I am trying to determine how to find the accuracy of a LMM. Specifically the BDF2 method, $$y_{n+2}-\frac{4}{3}y_{n+1}+\frac{1}{3}y_n=\frac{2}{3}kf_{n+2}$$ for solving the problem $y'=f(y,x),y(0)=n$ where f is Lipshitz continuous.
I was able to show it was consistent using the characteristic polynomials, but I am not sure how to find the order of accuracy in general for LMM.
Any help on this would be much appreciated. I know how to do this for 1 step methods, but I am struggling on this two step one.

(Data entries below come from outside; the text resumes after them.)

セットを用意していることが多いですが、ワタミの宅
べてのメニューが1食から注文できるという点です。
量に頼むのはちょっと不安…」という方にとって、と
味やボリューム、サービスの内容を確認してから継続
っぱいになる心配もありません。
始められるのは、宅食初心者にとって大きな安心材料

Let $a_i$ be the coefficient of $y_{n+i}$ and $b_i$ be the coefficient of $f_{n+i}$, where $i \in \{0,\dots,k\} = \{0,1,2\}$. Then, define $d_j = \sum_{i=0}^k \frac{i^j}{j!}a_i - \frac{i^{j-1}}{(j-1)!}b_i$, $d_0 = \sum_{i=0}^k a_i$. Then, the least $j$ such that $d_j\neq 0$ is the order of the method.
Edit: To specify, if $k$ is the step size, then the error is $\mathcal{O}(k^j)$ where $j$ is the smallest number such that $d_j\neq 0$, as above. Some consider this to mean $j$ is the order of the method, while others consider $j-1$ to be the order. Consult your text/professor for clarification.